Description of the task: Working from the records below, repeat exactly the lines starting at the line that contains "left knee: (712, 660)" and ending at the line that contains "right ear: (235, 123)", inclusive.

Exercise data:
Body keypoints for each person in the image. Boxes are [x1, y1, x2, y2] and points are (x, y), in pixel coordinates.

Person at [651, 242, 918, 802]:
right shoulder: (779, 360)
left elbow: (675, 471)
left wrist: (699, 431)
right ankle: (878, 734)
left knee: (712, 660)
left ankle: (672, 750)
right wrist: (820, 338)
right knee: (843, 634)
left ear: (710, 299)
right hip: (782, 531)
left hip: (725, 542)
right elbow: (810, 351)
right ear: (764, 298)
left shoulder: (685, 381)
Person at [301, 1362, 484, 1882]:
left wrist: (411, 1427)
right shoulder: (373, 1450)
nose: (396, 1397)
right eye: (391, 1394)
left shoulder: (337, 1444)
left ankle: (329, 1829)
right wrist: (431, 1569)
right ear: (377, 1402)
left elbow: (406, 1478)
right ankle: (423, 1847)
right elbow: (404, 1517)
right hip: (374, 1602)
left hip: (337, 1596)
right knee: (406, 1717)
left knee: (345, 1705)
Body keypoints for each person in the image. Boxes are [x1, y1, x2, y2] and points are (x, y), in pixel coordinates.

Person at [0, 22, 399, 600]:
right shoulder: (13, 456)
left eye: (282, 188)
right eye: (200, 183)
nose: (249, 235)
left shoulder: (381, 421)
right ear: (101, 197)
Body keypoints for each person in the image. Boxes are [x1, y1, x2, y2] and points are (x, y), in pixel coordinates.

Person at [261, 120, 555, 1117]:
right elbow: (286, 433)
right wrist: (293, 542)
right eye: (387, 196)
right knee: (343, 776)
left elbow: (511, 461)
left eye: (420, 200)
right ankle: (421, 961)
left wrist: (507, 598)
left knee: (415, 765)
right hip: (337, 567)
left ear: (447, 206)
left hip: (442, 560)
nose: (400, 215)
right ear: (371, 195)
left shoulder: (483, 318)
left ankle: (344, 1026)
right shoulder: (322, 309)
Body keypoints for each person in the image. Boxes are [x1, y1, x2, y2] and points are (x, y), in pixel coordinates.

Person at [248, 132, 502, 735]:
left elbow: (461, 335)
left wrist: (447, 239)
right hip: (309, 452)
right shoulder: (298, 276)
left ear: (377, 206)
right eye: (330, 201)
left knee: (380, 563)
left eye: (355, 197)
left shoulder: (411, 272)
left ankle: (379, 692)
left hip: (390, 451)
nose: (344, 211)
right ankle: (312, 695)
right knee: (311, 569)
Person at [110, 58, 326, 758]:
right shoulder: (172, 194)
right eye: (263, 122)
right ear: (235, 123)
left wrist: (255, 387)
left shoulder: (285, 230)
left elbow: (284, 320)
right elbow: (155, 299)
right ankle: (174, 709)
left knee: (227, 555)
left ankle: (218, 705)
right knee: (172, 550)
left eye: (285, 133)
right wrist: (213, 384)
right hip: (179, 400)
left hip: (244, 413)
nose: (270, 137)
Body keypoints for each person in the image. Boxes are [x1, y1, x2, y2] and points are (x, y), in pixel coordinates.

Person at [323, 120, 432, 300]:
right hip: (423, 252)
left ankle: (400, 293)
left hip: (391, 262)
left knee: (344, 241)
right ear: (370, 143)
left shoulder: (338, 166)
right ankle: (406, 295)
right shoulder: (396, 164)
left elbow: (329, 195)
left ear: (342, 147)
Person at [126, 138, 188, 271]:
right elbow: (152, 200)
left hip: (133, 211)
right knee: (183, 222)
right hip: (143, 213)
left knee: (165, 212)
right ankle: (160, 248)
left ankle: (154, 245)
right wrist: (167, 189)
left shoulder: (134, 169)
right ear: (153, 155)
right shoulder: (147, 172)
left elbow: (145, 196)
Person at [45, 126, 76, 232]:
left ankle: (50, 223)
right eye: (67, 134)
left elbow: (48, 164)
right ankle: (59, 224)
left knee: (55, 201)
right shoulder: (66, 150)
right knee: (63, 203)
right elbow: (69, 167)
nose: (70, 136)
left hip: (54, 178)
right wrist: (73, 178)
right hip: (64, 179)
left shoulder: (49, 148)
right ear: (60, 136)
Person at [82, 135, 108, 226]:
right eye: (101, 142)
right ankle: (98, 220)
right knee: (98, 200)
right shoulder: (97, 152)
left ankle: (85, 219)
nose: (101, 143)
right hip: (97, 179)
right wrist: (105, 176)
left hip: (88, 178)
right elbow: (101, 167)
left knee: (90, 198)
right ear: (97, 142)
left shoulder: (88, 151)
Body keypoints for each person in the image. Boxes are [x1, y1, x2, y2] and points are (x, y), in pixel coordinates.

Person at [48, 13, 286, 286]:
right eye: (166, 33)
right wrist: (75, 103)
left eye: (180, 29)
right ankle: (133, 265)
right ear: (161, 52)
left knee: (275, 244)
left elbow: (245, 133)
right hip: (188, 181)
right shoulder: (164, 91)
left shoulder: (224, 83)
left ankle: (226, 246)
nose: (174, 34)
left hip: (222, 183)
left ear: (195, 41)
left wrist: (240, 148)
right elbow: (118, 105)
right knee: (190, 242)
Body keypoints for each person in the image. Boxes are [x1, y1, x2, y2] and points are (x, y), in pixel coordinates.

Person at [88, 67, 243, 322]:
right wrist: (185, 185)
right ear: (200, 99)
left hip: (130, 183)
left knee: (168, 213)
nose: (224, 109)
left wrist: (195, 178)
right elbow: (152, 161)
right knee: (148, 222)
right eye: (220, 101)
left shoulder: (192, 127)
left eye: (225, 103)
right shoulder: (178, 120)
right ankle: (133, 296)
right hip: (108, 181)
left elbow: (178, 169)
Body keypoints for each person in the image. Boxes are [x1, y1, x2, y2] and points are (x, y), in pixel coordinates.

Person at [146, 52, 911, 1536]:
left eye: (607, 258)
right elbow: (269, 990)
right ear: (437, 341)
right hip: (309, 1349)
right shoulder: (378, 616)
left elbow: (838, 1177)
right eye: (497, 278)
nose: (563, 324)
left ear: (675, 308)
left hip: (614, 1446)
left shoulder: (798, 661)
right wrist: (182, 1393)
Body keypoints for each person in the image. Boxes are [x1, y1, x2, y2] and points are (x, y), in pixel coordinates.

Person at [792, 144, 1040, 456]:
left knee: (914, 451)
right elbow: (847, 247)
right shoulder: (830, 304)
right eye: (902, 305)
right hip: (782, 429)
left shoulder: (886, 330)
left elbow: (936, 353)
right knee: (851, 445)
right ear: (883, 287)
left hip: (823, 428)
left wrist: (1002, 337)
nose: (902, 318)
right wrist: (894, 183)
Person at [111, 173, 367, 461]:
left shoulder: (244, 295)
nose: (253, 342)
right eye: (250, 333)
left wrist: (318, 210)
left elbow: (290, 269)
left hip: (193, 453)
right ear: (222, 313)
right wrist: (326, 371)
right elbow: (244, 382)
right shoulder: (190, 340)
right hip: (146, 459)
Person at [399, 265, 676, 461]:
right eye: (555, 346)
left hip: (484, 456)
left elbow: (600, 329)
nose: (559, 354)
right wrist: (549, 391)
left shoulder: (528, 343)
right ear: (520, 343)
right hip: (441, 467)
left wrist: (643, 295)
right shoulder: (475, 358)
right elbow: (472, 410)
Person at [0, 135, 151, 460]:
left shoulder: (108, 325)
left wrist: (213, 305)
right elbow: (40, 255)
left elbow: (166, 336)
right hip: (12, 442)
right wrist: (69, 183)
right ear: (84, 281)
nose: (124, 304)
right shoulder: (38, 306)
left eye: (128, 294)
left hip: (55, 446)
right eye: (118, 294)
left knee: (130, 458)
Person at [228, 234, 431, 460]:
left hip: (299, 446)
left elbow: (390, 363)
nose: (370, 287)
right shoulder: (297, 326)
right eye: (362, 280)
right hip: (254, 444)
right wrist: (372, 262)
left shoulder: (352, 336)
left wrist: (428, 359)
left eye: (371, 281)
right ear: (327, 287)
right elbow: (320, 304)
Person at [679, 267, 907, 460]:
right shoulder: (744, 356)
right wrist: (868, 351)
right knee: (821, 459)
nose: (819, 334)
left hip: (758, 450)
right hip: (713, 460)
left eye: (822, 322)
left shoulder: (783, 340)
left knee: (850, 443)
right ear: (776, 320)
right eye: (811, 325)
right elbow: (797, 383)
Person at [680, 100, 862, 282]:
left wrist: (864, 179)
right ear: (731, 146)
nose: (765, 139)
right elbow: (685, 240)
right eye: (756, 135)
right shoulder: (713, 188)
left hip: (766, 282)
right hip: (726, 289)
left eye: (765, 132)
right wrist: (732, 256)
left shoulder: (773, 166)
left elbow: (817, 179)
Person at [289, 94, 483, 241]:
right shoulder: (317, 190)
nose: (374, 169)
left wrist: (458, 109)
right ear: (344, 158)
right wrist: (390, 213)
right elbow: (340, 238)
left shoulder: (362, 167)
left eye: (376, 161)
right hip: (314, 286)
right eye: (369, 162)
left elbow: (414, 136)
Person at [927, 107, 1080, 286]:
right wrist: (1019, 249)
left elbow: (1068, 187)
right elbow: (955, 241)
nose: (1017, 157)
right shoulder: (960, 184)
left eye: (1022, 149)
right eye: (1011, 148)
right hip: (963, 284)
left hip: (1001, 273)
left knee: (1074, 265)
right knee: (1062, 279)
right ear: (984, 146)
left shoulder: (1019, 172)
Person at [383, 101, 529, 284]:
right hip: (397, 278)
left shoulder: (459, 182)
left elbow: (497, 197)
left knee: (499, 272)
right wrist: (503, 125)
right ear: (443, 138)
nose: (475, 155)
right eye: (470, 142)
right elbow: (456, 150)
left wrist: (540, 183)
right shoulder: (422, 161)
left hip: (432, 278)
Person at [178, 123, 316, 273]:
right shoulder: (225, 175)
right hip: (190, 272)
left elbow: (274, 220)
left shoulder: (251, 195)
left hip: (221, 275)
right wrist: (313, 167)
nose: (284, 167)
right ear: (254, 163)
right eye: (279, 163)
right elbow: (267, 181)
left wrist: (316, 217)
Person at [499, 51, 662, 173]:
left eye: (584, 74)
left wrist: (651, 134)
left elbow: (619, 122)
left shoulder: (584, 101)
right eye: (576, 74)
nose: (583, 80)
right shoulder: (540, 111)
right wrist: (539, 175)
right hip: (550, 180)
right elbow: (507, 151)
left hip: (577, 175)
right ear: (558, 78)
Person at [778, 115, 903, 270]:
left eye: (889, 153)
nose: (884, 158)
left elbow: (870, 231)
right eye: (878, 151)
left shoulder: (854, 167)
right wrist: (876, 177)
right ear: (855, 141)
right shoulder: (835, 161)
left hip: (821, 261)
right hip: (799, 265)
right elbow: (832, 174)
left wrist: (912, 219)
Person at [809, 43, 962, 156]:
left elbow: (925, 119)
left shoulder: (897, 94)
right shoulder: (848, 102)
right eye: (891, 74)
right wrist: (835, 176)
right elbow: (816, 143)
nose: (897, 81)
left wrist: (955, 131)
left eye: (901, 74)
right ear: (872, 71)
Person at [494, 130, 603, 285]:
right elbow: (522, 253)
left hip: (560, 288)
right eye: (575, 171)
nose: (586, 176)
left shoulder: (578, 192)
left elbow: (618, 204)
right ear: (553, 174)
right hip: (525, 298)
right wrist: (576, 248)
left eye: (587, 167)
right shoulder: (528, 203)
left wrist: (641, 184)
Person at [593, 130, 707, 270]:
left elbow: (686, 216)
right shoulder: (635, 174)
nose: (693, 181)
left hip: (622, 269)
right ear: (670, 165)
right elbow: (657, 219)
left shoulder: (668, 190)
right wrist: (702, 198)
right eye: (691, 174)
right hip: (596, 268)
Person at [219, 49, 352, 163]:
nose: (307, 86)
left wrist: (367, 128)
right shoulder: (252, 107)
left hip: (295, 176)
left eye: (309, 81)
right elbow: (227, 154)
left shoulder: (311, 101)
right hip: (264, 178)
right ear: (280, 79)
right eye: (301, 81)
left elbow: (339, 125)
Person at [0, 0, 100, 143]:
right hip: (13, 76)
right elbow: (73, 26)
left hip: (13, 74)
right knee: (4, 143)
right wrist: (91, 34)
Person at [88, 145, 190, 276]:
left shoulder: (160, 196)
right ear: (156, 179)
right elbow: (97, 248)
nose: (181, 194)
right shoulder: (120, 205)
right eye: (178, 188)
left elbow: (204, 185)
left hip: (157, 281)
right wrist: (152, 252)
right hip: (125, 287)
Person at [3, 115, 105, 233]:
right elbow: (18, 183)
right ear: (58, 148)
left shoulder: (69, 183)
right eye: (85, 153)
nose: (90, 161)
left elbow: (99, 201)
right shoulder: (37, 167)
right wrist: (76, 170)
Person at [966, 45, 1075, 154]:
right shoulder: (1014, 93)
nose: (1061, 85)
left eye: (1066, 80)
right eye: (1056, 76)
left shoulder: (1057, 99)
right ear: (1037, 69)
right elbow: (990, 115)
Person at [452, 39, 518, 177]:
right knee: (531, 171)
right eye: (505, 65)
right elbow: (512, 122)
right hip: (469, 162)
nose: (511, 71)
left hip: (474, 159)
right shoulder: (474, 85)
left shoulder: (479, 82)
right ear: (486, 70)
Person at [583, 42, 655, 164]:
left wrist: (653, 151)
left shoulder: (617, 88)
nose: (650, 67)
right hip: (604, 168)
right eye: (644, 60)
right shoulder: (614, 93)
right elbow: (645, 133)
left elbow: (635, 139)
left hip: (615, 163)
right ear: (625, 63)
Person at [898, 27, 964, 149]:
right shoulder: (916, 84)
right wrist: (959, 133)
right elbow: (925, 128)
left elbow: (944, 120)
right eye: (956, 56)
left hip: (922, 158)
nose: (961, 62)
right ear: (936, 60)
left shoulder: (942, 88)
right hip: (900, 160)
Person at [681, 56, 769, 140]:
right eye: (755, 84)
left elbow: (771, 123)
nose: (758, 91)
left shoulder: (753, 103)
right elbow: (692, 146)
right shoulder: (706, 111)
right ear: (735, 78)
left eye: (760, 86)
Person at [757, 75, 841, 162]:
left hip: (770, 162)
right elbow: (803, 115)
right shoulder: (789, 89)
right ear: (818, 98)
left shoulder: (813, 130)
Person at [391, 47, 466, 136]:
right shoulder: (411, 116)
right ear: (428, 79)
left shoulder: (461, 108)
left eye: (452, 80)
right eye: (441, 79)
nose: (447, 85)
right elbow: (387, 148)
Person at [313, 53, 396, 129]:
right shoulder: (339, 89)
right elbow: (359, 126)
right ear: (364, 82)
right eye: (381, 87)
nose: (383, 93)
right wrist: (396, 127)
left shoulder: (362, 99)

Response box:
left knee: (712, 660)
left ankle: (672, 750)
right wrist: (820, 338)
right knee: (843, 634)
left ear: (710, 299)
right hip: (782, 531)
left hip: (725, 542)
right elbow: (810, 351)
right ear: (764, 298)
left shoulder: (685, 381)
Person at [301, 1362, 484, 1882]:
left wrist: (411, 1427)
right shoulder: (373, 1450)
nose: (396, 1397)
right eye: (391, 1394)
left shoulder: (337, 1444)
left ankle: (329, 1829)
right wrist: (431, 1569)
right ear: (377, 1402)
left elbow: (406, 1478)
right ankle: (423, 1847)
right elbow: (404, 1517)
right hip: (374, 1602)
left hip: (337, 1596)
right knee: (406, 1717)
left knee: (345, 1705)
Body keypoints for each person in the image. Boxes are [x1, y1, x2, y2] and points are (x, y), in pixel coordinates.

Person at [0, 22, 399, 600]:
right shoulder: (13, 456)
left eye: (282, 188)
right eye: (200, 183)
nose: (249, 235)
left shoulder: (381, 421)
right ear: (101, 197)
Body keypoints for each person in the image. Boxes are [x1, y1, x2, y2] and points are (x, y), in pixel coordinates.

Person at [261, 120, 555, 1117]:
right elbow: (286, 433)
right wrist: (293, 542)
right eye: (387, 196)
right knee: (343, 776)
left elbow: (511, 461)
left eye: (420, 200)
right ankle: (421, 961)
left wrist: (507, 598)
left knee: (415, 765)
right hip: (337, 567)
left ear: (447, 206)
left hip: (442, 560)
nose: (400, 215)
right ear: (371, 195)
left shoulder: (483, 318)
left ankle: (344, 1026)
right shoulder: (322, 309)
Body keypoints for each person in the image. Boxes are [x1, y1, x2, y2] and points are (x, y), in pixel coordinates.

Person at [248, 132, 502, 735]:
left elbow: (461, 335)
left wrist: (447, 239)
right hip: (309, 452)
right shoulder: (298, 276)
left ear: (377, 206)
right eye: (330, 201)
left knee: (380, 563)
left eye: (355, 197)
left shoulder: (411, 272)
left ankle: (379, 692)
left hip: (390, 451)
nose: (344, 211)
right ankle: (312, 695)
right knee: (311, 569)
Person at [110, 58, 326, 758]:
right shoulder: (172, 194)
right eye: (263, 122)
right ear: (235, 123)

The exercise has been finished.